[Directives]
1/ Using the passage on glass manufacturing below, list each thing that happens to a fully formed insulator once it is placed on the conveyor.
2/ Decide whether each statement agrees with the passage on glass manufacturing below, answering yes or no and quoting the words that settle it: (a) Insulators are pressed and blown in the same way as bottles. (b) Bottles go into the lehr at 1050 to 1075 degrees Fahrenheit. (c) The old fire-brick ovens took three days to anneal bottles properly.

[Text to read]
----------

Insulators are made on completely automatic machines, except
that they are pressed only and not pressed and blown, as with
bottles. The operation calls for a set of moulds where a
thread is pressed inside. Again, automatic hands remove the
fully formed insulator and place it on a conveyor, whence it
travels through the lehr, is annealed, cooled, and delivered
to be packed and shipped.
The lehr performs a very important function in the manufacture
of glass bottles. Bottles are put into the lehr at a temperature
of from 1050 to 1075 degrees Fahrenheit, and before they had
time to set up strains from uneven cooling. In the lehr, they
are cooled so gradually and evenly that no strains are present
in the finished product, which is taken out at room temperature.
Before the mechanical lehr was invented box-like ovens of fire
brick were used. When these were heated to the proper temperature,
they were filled with bottles and sealed. They then cooled
gradually and gave the proper annealing in three days, as compared
with two over three hours now required.

----------

Stored entries
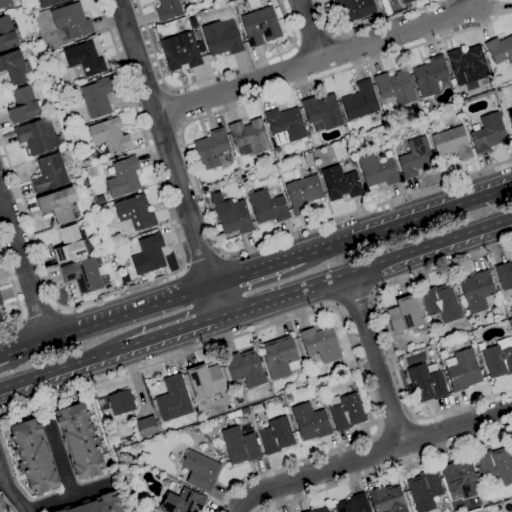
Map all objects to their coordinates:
building: (227, 0)
building: (5, 3)
building: (48, 3)
building: (407, 3)
building: (168, 9)
building: (353, 9)
building: (356, 9)
building: (278, 13)
building: (368, 20)
building: (69, 22)
building: (70, 22)
building: (192, 23)
road: (371, 24)
building: (259, 26)
building: (260, 26)
road: (308, 30)
building: (6, 33)
building: (6, 34)
building: (220, 37)
building: (221, 38)
building: (243, 38)
building: (499, 50)
building: (500, 50)
building: (180, 51)
road: (117, 52)
building: (180, 52)
building: (49, 57)
building: (83, 58)
building: (83, 60)
road: (321, 60)
building: (466, 65)
building: (467, 65)
building: (12, 67)
building: (13, 67)
road: (181, 67)
building: (428, 75)
building: (430, 76)
building: (31, 80)
building: (394, 87)
building: (395, 87)
building: (97, 97)
building: (95, 98)
building: (359, 101)
building: (360, 101)
building: (22, 105)
building: (23, 106)
road: (175, 109)
building: (320, 112)
building: (322, 113)
building: (510, 115)
building: (509, 116)
building: (284, 123)
building: (285, 124)
building: (345, 129)
building: (487, 133)
building: (488, 133)
building: (108, 135)
building: (109, 135)
building: (35, 136)
building: (36, 136)
building: (247, 137)
building: (249, 137)
building: (354, 143)
building: (450, 143)
building: (451, 144)
building: (209, 149)
building: (211, 149)
building: (307, 156)
road: (169, 157)
building: (413, 158)
building: (415, 158)
road: (191, 169)
building: (375, 170)
building: (377, 171)
building: (48, 173)
building: (49, 174)
building: (122, 177)
building: (122, 177)
building: (85, 183)
building: (339, 183)
building: (340, 183)
building: (301, 192)
building: (302, 193)
building: (99, 199)
building: (57, 204)
building: (57, 204)
building: (266, 207)
building: (267, 207)
building: (101, 209)
building: (133, 212)
building: (134, 213)
road: (431, 214)
building: (230, 216)
building: (231, 217)
building: (68, 244)
building: (69, 244)
road: (327, 249)
building: (147, 254)
building: (148, 254)
road: (203, 259)
road: (24, 265)
road: (366, 266)
road: (257, 272)
building: (81, 275)
building: (84, 275)
building: (504, 275)
building: (504, 275)
building: (474, 291)
building: (476, 291)
road: (15, 294)
road: (354, 300)
building: (439, 302)
building: (440, 303)
building: (0, 311)
road: (316, 312)
road: (39, 314)
building: (403, 314)
building: (404, 315)
road: (109, 321)
road: (174, 331)
road: (469, 331)
building: (319, 343)
building: (321, 344)
building: (280, 356)
road: (3, 357)
building: (279, 357)
building: (400, 358)
building: (498, 358)
building: (498, 358)
road: (373, 360)
road: (63, 367)
building: (244, 368)
building: (243, 369)
building: (462, 370)
building: (462, 371)
building: (349, 375)
building: (204, 380)
building: (205, 381)
building: (424, 384)
building: (425, 384)
building: (172, 399)
building: (173, 399)
building: (119, 402)
building: (120, 402)
building: (256, 409)
building: (244, 411)
building: (344, 411)
building: (345, 411)
building: (236, 413)
building: (230, 415)
building: (308, 422)
building: (310, 422)
road: (395, 425)
building: (145, 426)
building: (146, 426)
building: (274, 435)
building: (274, 435)
building: (78, 441)
building: (79, 441)
building: (238, 446)
building: (239, 446)
building: (32, 456)
road: (372, 456)
building: (33, 457)
road: (60, 460)
building: (495, 466)
building: (495, 466)
road: (385, 468)
building: (198, 470)
building: (199, 471)
road: (2, 480)
building: (458, 480)
building: (460, 480)
building: (490, 482)
building: (422, 490)
building: (423, 490)
road: (11, 491)
road: (64, 498)
building: (385, 499)
building: (387, 499)
building: (180, 501)
building: (182, 502)
building: (96, 504)
building: (351, 504)
building: (352, 504)
building: (1, 505)
building: (2, 505)
building: (92, 506)
building: (318, 509)
building: (319, 510)
road: (236, 511)
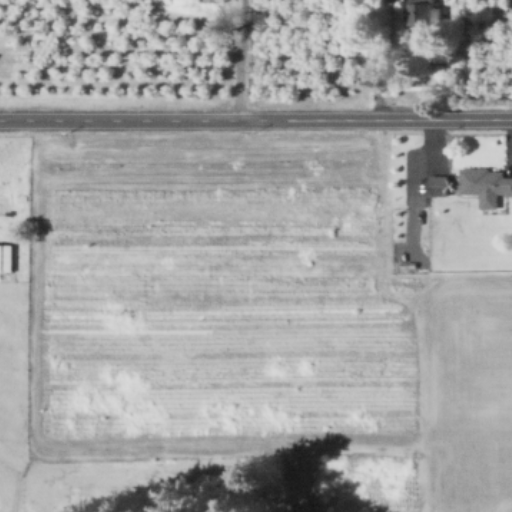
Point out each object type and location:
building: (424, 12)
building: (427, 12)
road: (376, 59)
road: (240, 60)
road: (256, 119)
road: (412, 183)
building: (437, 184)
building: (485, 184)
building: (441, 185)
building: (485, 188)
building: (5, 256)
building: (7, 267)
crop: (256, 326)
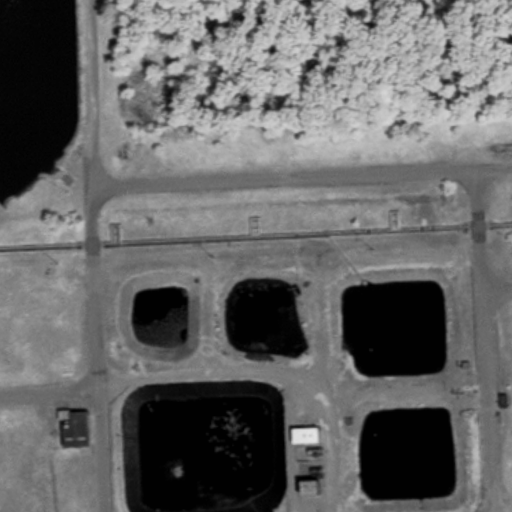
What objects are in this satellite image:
road: (303, 180)
road: (94, 256)
road: (51, 394)
building: (75, 430)
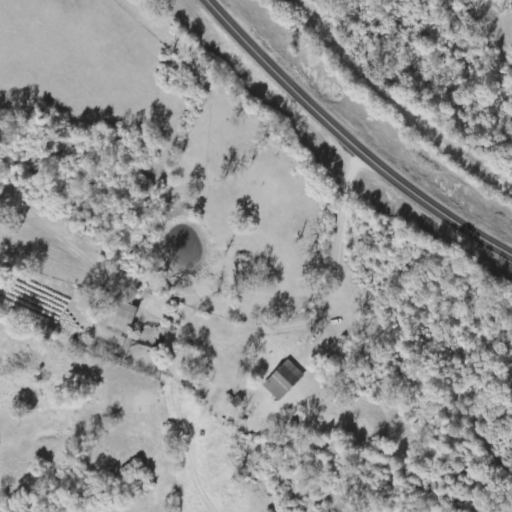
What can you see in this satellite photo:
road: (348, 140)
building: (119, 315)
building: (286, 382)
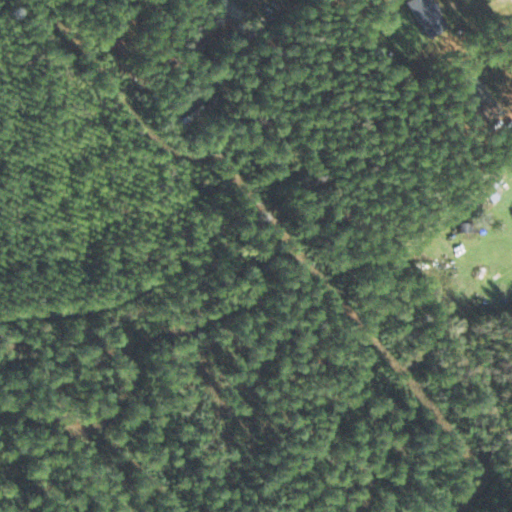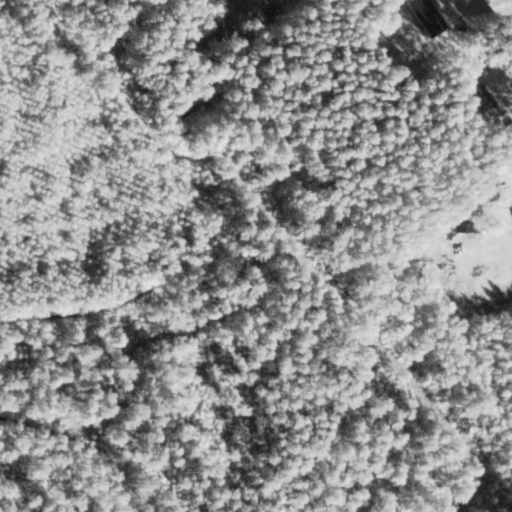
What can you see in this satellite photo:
building: (420, 17)
building: (466, 226)
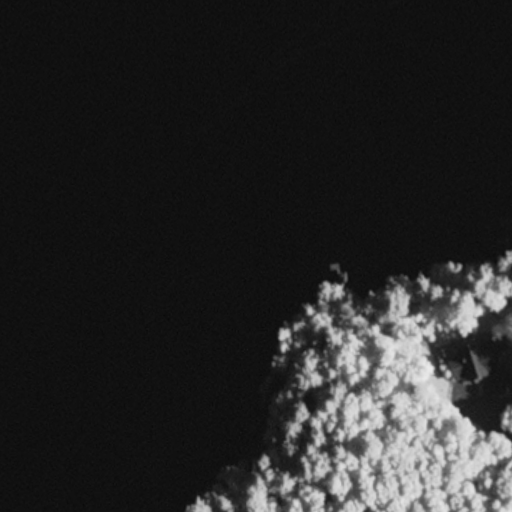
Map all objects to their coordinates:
building: (488, 356)
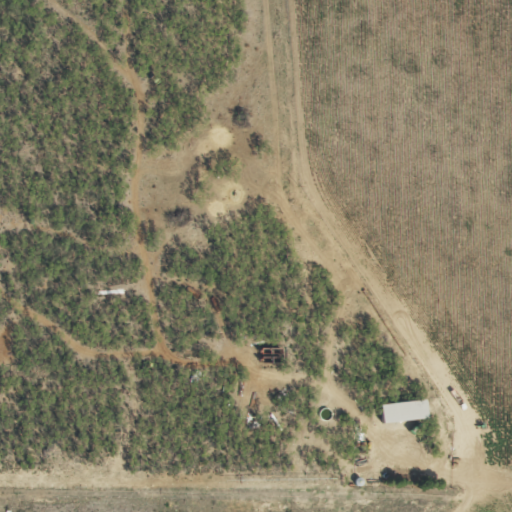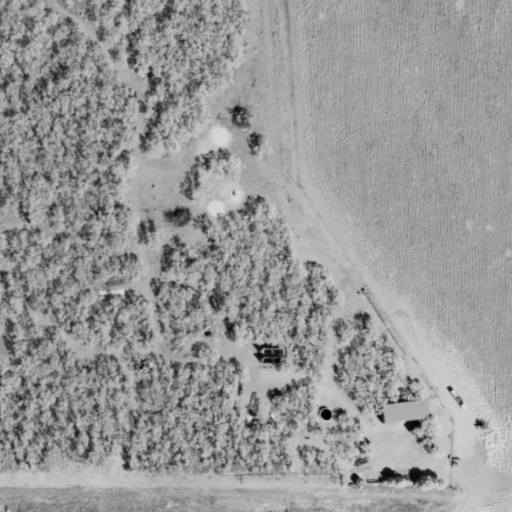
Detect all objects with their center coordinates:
building: (404, 412)
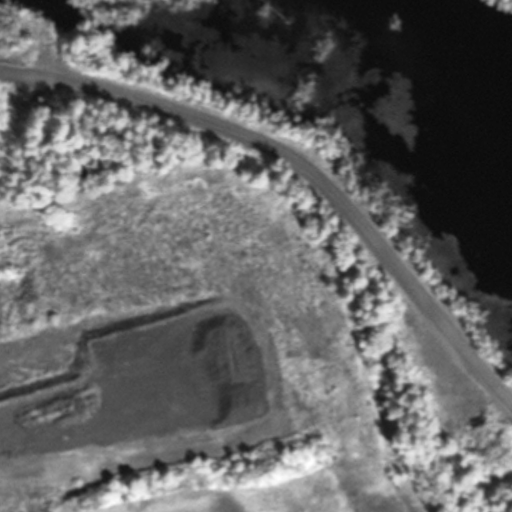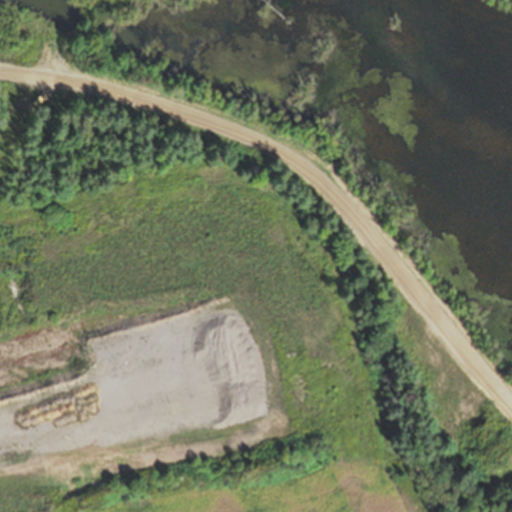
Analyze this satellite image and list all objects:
quarry: (256, 256)
quarry: (161, 358)
quarry: (161, 358)
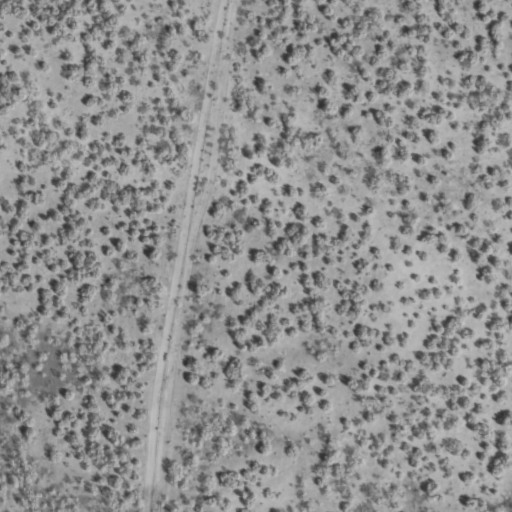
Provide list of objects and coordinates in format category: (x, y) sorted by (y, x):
road: (33, 442)
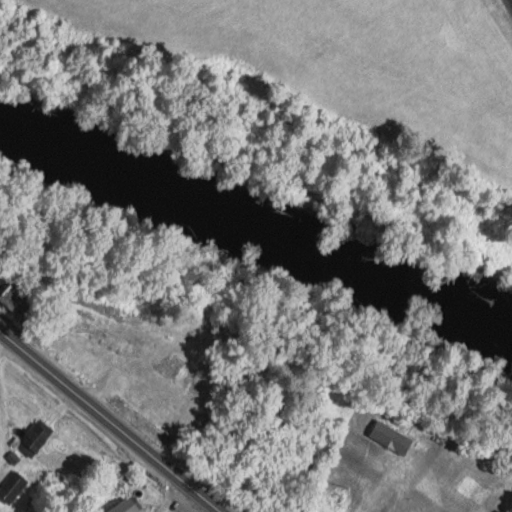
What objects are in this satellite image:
river: (256, 224)
road: (111, 420)
building: (31, 440)
building: (11, 487)
building: (125, 505)
building: (298, 509)
building: (169, 510)
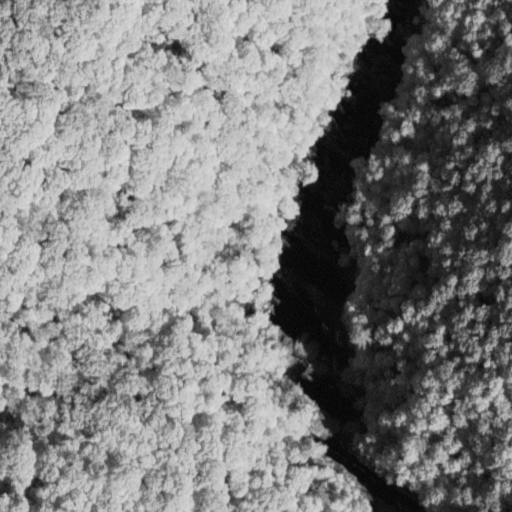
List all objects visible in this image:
river: (322, 264)
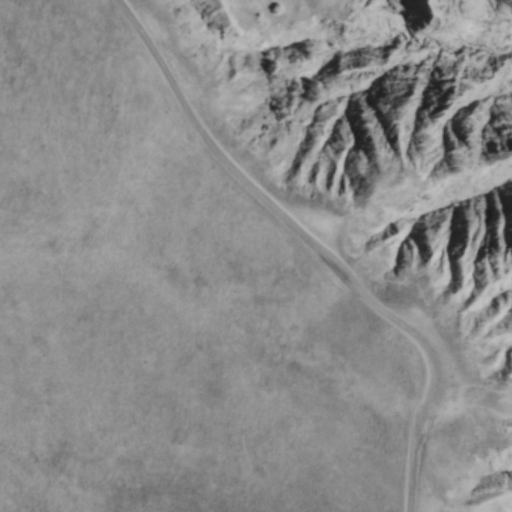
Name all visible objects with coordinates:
road: (319, 252)
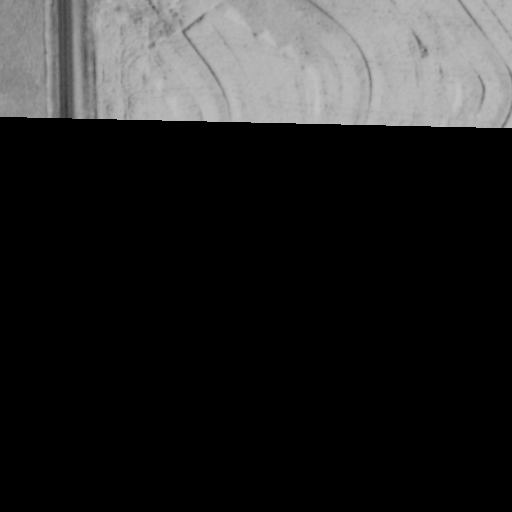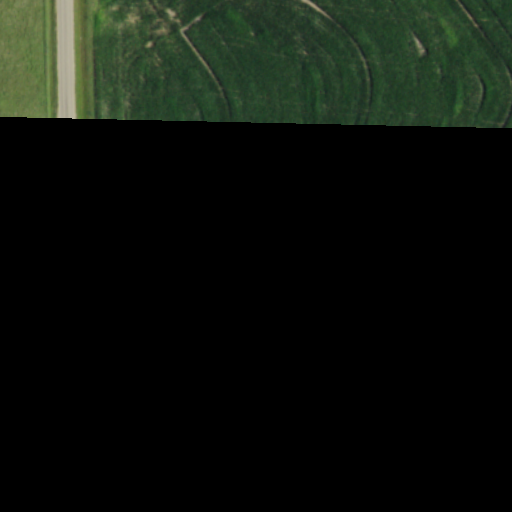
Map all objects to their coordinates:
road: (33, 226)
road: (67, 255)
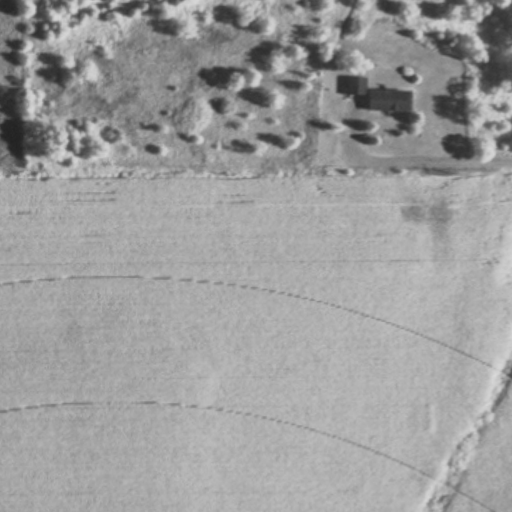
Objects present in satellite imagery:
building: (355, 84)
building: (389, 99)
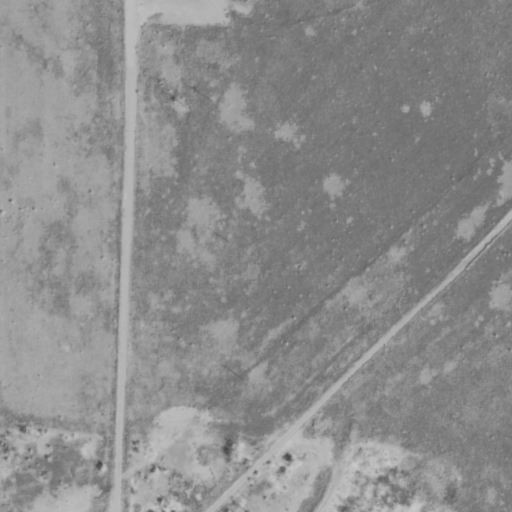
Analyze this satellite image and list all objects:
road: (356, 359)
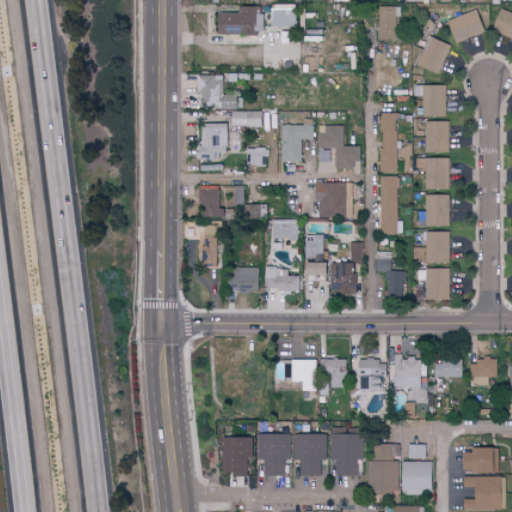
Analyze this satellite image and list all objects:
building: (283, 17)
building: (238, 22)
building: (387, 23)
building: (503, 23)
building: (464, 26)
building: (433, 55)
building: (214, 94)
building: (433, 100)
building: (246, 119)
road: (163, 124)
building: (436, 136)
building: (211, 140)
building: (293, 140)
building: (388, 143)
building: (337, 147)
building: (325, 156)
building: (258, 157)
building: (436, 173)
road: (270, 181)
building: (333, 199)
building: (207, 201)
building: (388, 205)
road: (490, 205)
building: (249, 206)
building: (436, 210)
road: (378, 212)
building: (285, 230)
building: (315, 244)
building: (434, 248)
building: (209, 249)
road: (75, 255)
building: (314, 269)
building: (346, 271)
building: (391, 278)
building: (244, 280)
building: (283, 280)
building: (438, 284)
road: (165, 286)
traffic signals: (166, 323)
road: (338, 324)
building: (446, 368)
building: (481, 371)
building: (303, 373)
building: (406, 373)
building: (330, 375)
building: (369, 375)
building: (510, 382)
road: (13, 400)
building: (424, 404)
road: (176, 417)
road: (444, 438)
building: (344, 451)
building: (416, 452)
building: (272, 453)
building: (309, 453)
building: (235, 455)
building: (476, 459)
building: (382, 471)
building: (415, 478)
building: (485, 493)
road: (259, 494)
road: (341, 496)
building: (407, 509)
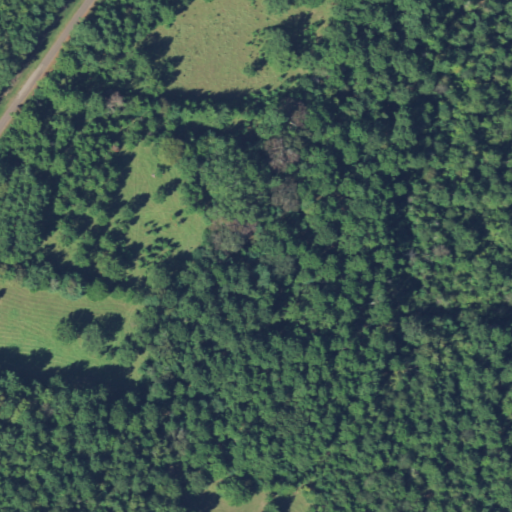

----------

[Solved tasks]
1/ It travels through the lehr, is annealed, is cooled, and is delivered to be packed and shipped.

2/
(a) No: "they are pressed only and not pressed and blown, as with bottles."
(b) Yes: "Bottles are put into the lehr at a temperature of from 1050 to 1075 degrees Fahrenheit"
(c) Yes: "They then cooled gradually and gave the proper annealing in three days"